DATA below:

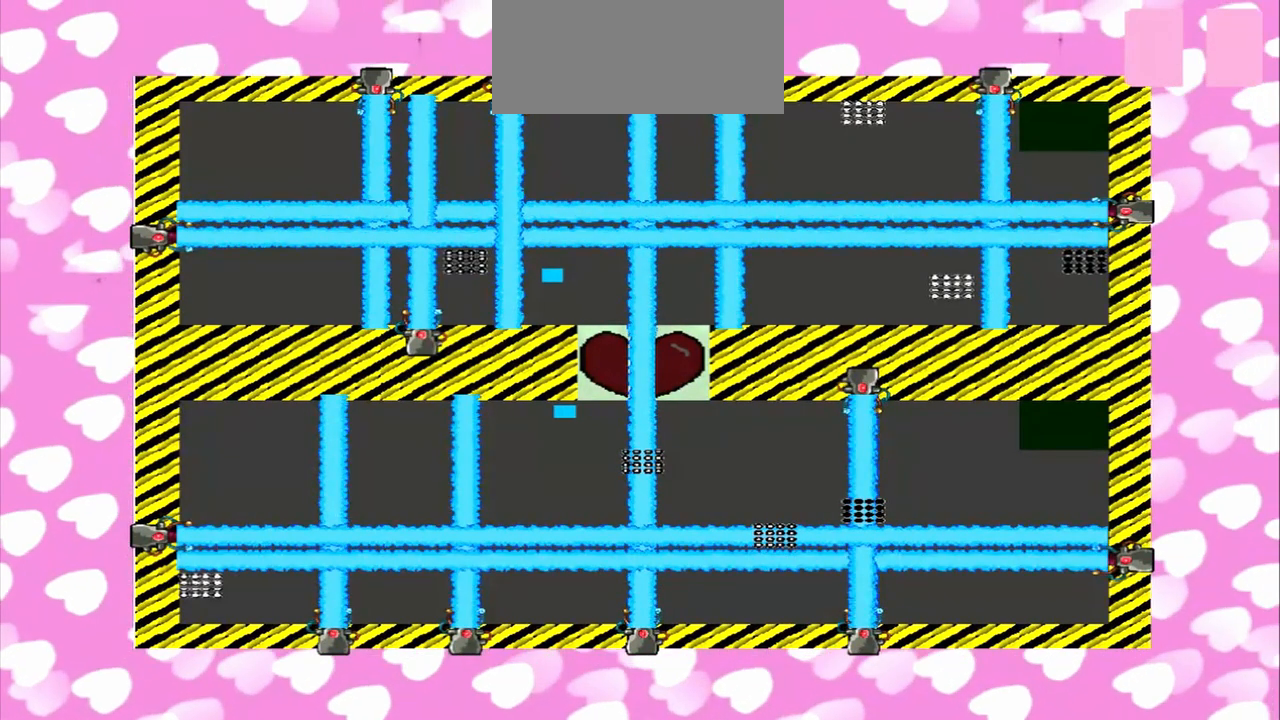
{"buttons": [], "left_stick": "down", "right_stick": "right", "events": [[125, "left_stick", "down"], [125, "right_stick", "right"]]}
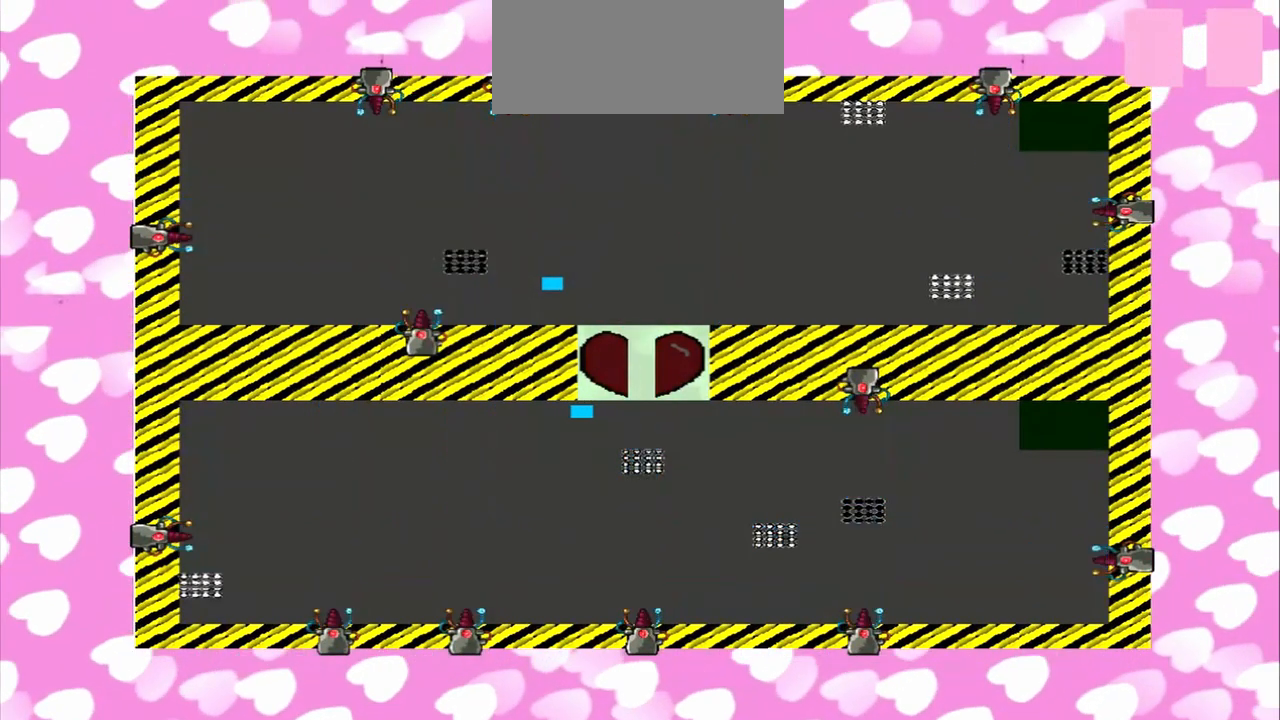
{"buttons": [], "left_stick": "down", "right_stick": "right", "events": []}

End of DATA.
DATA below:

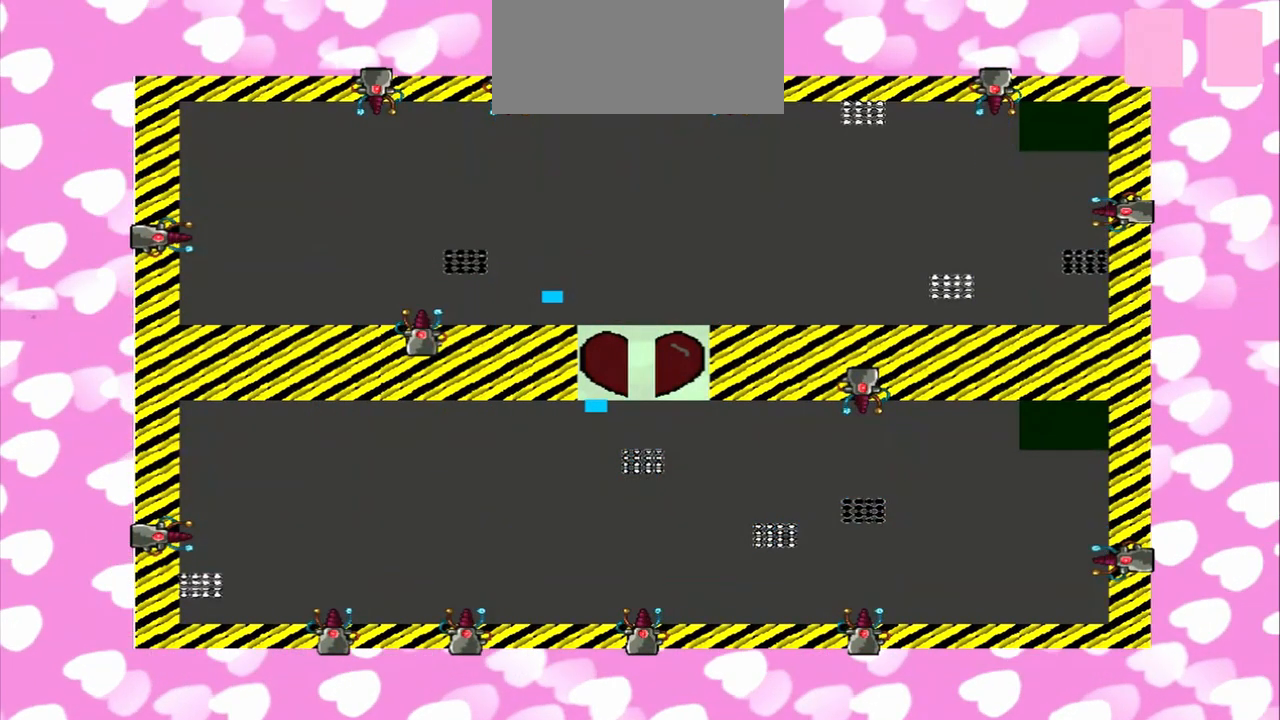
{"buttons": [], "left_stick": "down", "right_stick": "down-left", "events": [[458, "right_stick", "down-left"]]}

End of DATA.
DATA below:

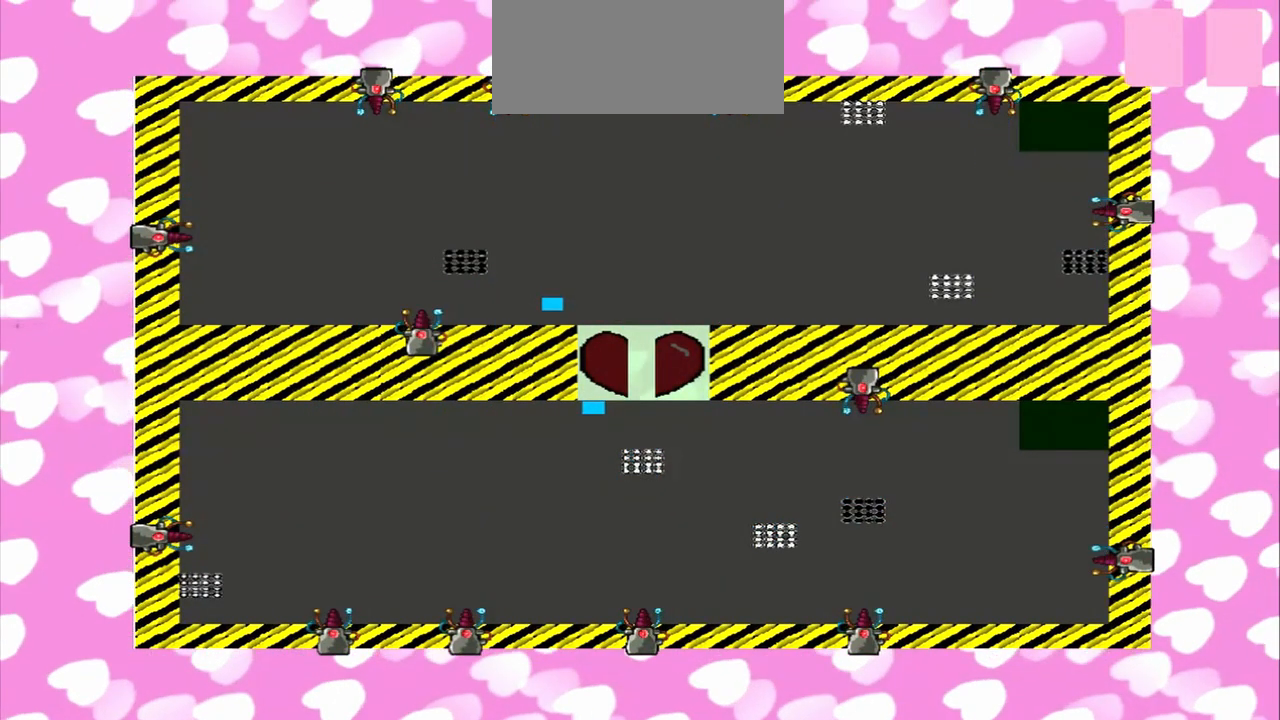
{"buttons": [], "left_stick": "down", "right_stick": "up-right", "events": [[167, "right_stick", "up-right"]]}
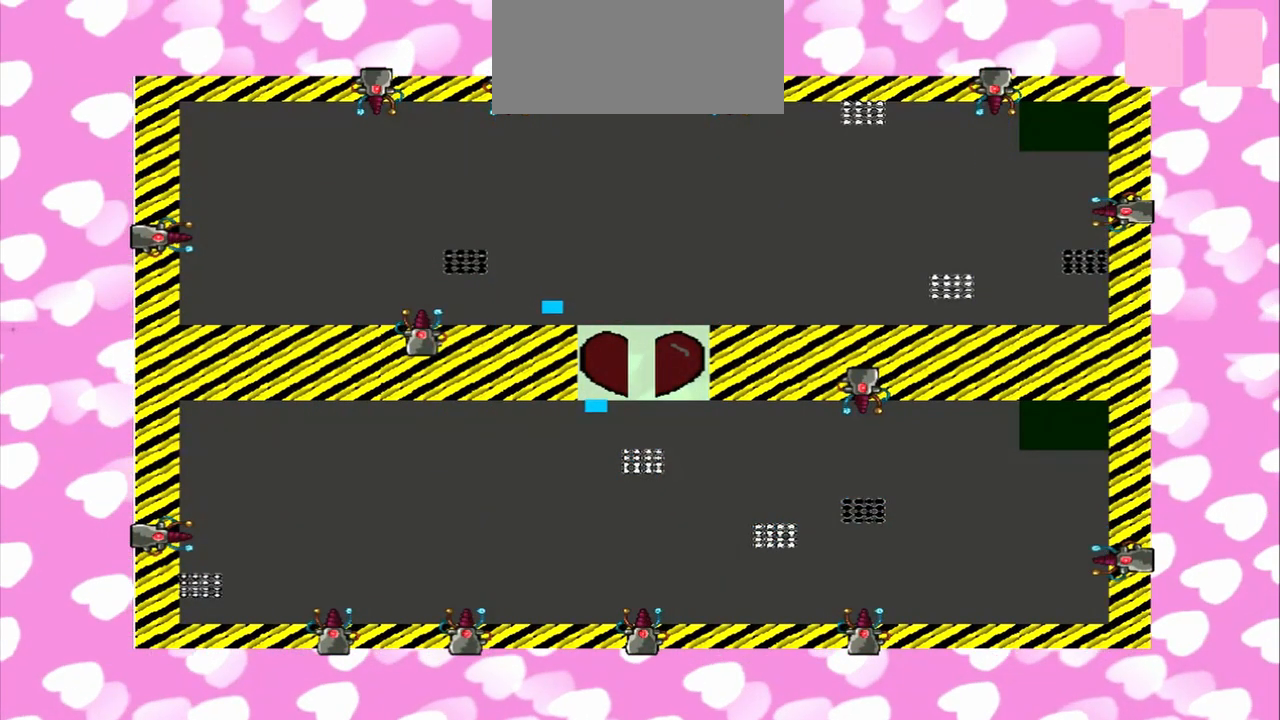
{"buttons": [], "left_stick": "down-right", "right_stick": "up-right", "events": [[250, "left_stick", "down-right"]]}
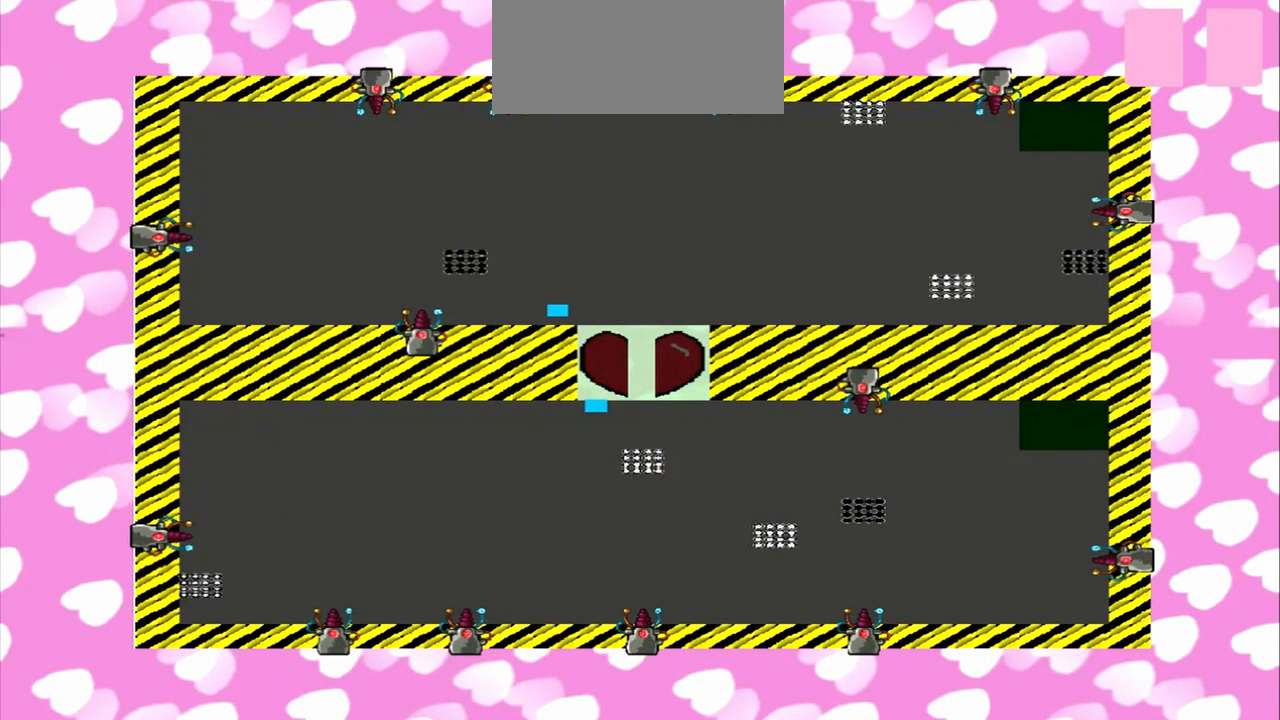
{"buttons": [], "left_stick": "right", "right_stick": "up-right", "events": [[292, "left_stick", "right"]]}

End of DATA.

→ **EXERCISE GOAL**
Give only the count of lines in this material that contain the string "down".

→ **RESPONSE TO THE TASK**
5